Dataset excerpts
-- Opening Marker --
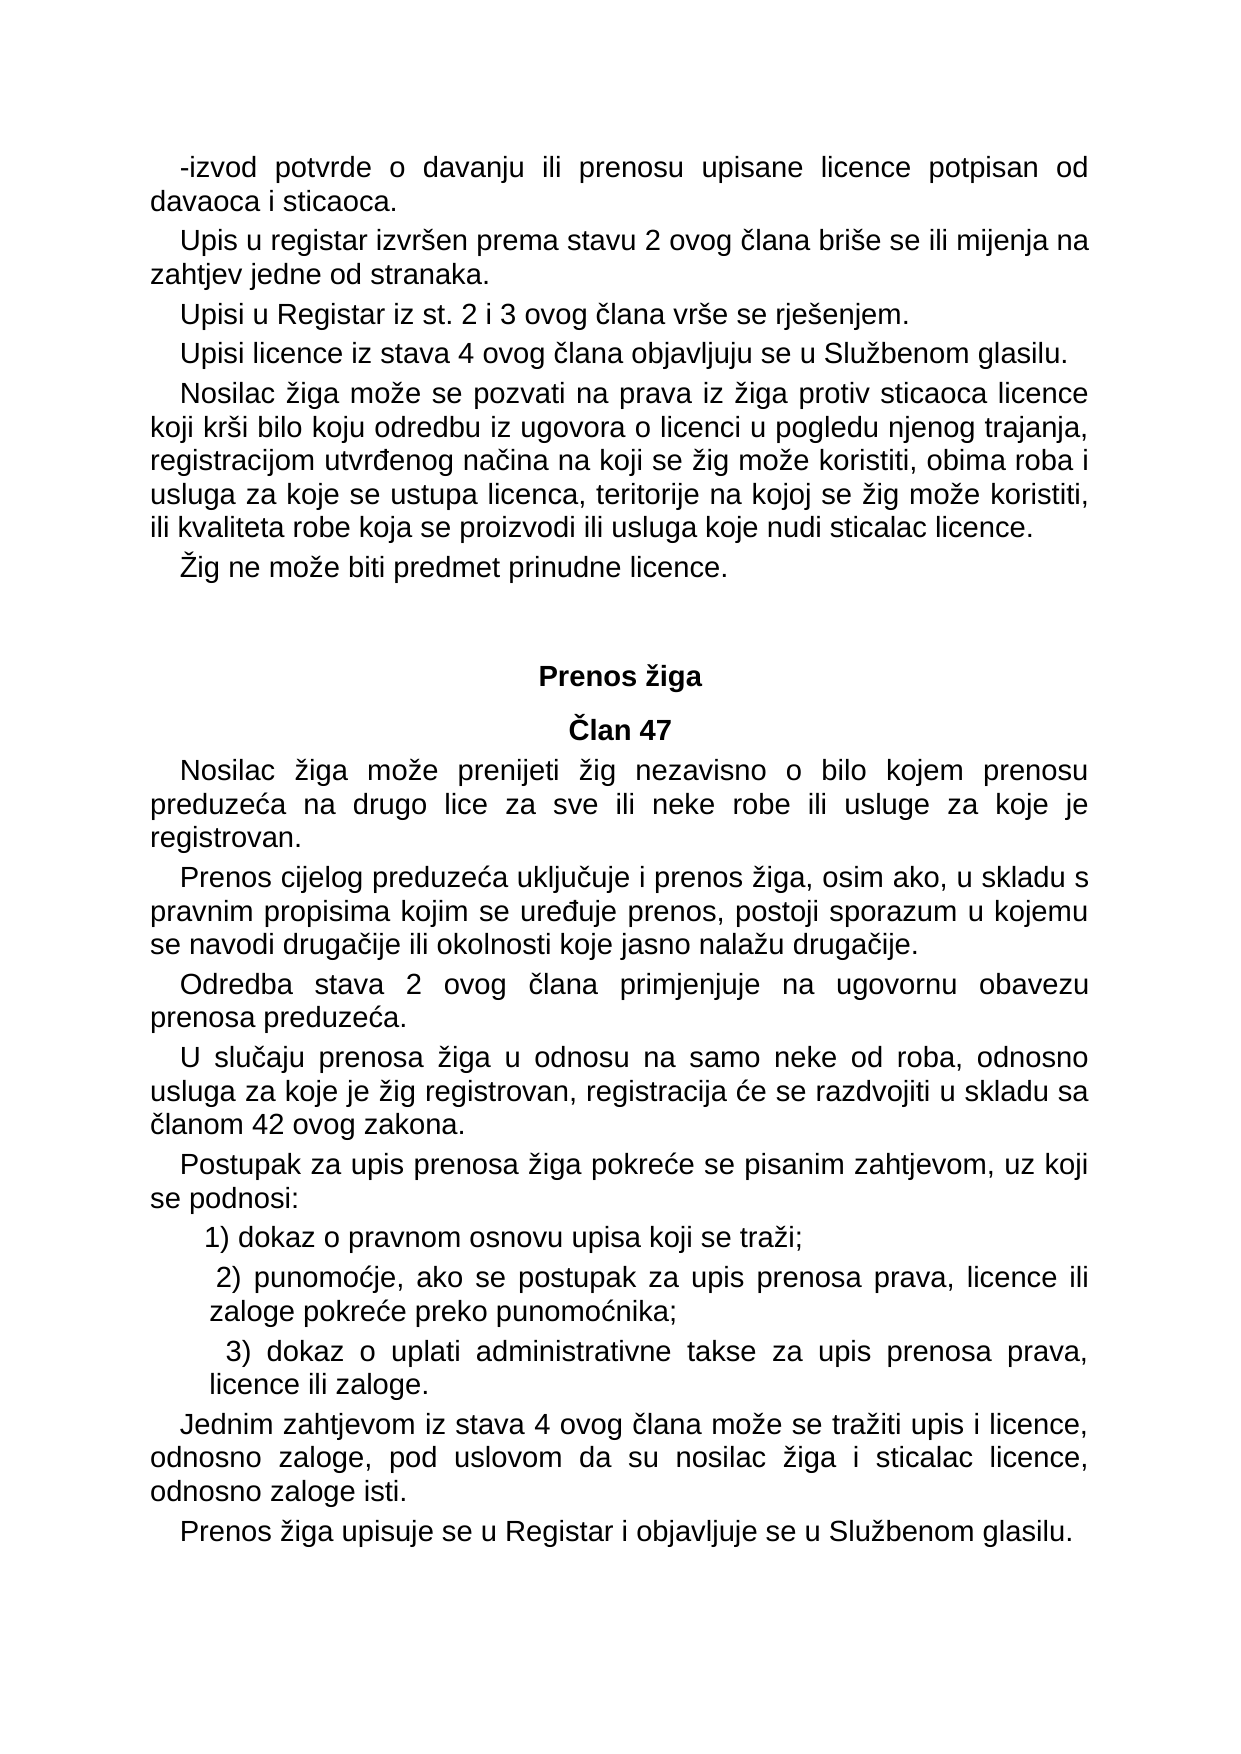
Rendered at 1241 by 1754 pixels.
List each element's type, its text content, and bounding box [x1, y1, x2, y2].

text Odredba stava 2 ovog člana primjenjuje na ugovornu obavezu prenosa preduzeća. [150, 967, 1090, 1034]
text Prenos žiga [150, 659, 1090, 692]
text Upisi licence iz stava 4 ovog člana objavljuju se u Službenom glasilu. [150, 336, 1090, 370]
text U slučaju prenosa žiga u odnosu na samo neke od roba, odnosno usluga za koje je žig registrovan, registracija će se razdvojiti u skladu sa članom 42 ovog zakona. [150, 1040, 1090, 1141]
text Nosilac žiga može se pozvati na prava iz žiga protiv sticaoca licence koji krši bilo koju odredbu iz ugovora o licenci u pogledu njenog trajanja, registracijom utvrđenog načina na koji se žig može koristiti, obima roba i usluga za koje se ustupa licenca, teritorije na kojoj se žig može koristiti, ili kvaliteta robe koja se proizvodi ili usluga koje nudi sticalac licence. [150, 376, 1090, 544]
text Član 47 [150, 713, 1090, 747]
text -izvod potvrde o davanju ili prenosu upisane licence potpisan od davaoca i sticaoca. [150, 150, 1090, 217]
text 3) dokaz o uplati administrativne takse za upis prenosa prava, licence ili zaloge. [179, 1333, 1090, 1401]
text Nosilac žiga može prenijeti žig nezavisno o bilo kojem prenosu preduzeća na drugo lice za sve ili neke robe ili usluge za koje je registrovan. [150, 753, 1090, 854]
text Žig ne može biti predmet prinudne licence. [150, 550, 1090, 584]
text Prenos cijelog preduzeća uključuje i prenos žiga, osim ako, u skladu s pravnim propisima kojim se uređuje prenos, postoji sporazum u kojemu se navodi drugačije ili okolnosti koje jasno nalažu drugačije. [150, 860, 1090, 961]
text Upis u registar izvršen prema stavu 2 ovog člana briše se ili mijenja na zahtjev jedne od stranaka. [150, 223, 1090, 290]
text 1) dokaz o pravnom osnovu upisa koji se traži; [179, 1220, 1090, 1254]
text Upisi u Registar iz st. 2 i 3 ovog člana vrše se rješenjem. [150, 297, 1090, 330]
text 2) punomoćje, ako se postupak za upis prenosa prava, licence ili zaloge pokreće preko punomoćnika; [179, 1260, 1090, 1327]
text Postupak za upis prenosa žiga pokreće se pisanim zahtjevom, uz koji se podnosi: [150, 1147, 1090, 1214]
text Prenos žiga upisuje se u Registar i objavljuje se u Službenom glasilu. [150, 1514, 1090, 1547]
text Jednim zahtjevom iz stava 4 ovog člana može se tražiti upis i licence, odnosno zaloge, pod uslovom da su nosilac žiga i sticalac licence, odnosno zaloge isti. [150, 1407, 1090, 1507]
-- Closing Marker --
> **ACTION ITEM**
Your copy must repeat the data word for word and show none of its images.

> **EXERCISE SOLUTION**
Rendered at 1241 by 1754 pixels.
List each element's type, its text content, and bounding box [x1, y1, x2, y2].

text Odredba stava 2 ovog člana primjenjuje na ugovornu obavezu prenosa preduzeća. [150, 967, 1090, 1034]
text Prenos žiga [150, 659, 1090, 692]
text Upisi licence iz stava 4 ovog člana objavljuju se u Službenom glasilu. [150, 336, 1090, 370]
text U slučaju prenosa žiga u odnosu na samo neke od roba, odnosno usluga za koje je žig registrovan, registracija će se razdvojiti u skladu sa članom 42 ovog zakona. [150, 1040, 1090, 1141]
text Nosilac žiga može se pozvati na prava iz žiga protiv sticaoca licence koji krši bilo koju odredbu iz ugovora o licenci u pogledu njenog trajanja, registracijom utvrđenog načina na koji se žig može koristiti, obima roba i usluga za koje se ustupa licenca, teritorije na kojoj se žig može koristiti, ili kvaliteta robe koja se proizvodi ili usluga koje nudi sticalac licence. [150, 376, 1090, 544]
text Član 47 [150, 713, 1090, 747]
text -izvod potvrde o davanju ili prenosu upisane licence potpisan od davaoca i sticaoca. [150, 150, 1090, 217]
text 3) dokaz o uplati administrativne takse za upis prenosa prava, licence ili zaloge. [179, 1333, 1090, 1401]
text Nosilac žiga može prenijeti žig nezavisno o bilo kojem prenosu preduzeća na drugo lice za sve ili neke robe ili usluge za koje je registrovan. [150, 753, 1090, 854]
text Žig ne može biti predmet prinudne licence. [150, 550, 1090, 584]
text Prenos cijelog preduzeća uključuje i prenos žiga, osim ako, u skladu s pravnim propisima kojim se uređuje prenos, postoji sporazum u kojemu se navodi drugačije ili okolnosti koje jasno nalažu drugačije. [150, 860, 1090, 961]
text Upis u registar izvršen prema stavu 2 ovog člana briše se ili mijenja na zahtjev jedne od stranaka. [150, 223, 1090, 290]
text 1) dokaz o pravnom osnovu upisa koji se traži; [179, 1220, 1090, 1254]
text Upisi u Registar iz st. 2 i 3 ovog člana vrše se rješenjem. [150, 297, 1090, 330]
text 2) punomoćje, ako se postupak za upis prenosa prava, licence ili zaloge pokreće preko punomoćnika; [179, 1260, 1090, 1327]
text Postupak za upis prenosa žiga pokreće se pisanim zahtjevom, uz koji se podnosi: [150, 1147, 1090, 1214]
text Prenos žiga upisuje se u Registar i objavljuje se u Službenom glasilu. [150, 1514, 1090, 1547]
text Jednim zahtjevom iz stava 4 ovog člana može se tražiti upis i licence, odnosno zaloge, pod uslovom da su nosilac žiga i sticalac licence, odnosno zaloge isti. [150, 1407, 1090, 1507]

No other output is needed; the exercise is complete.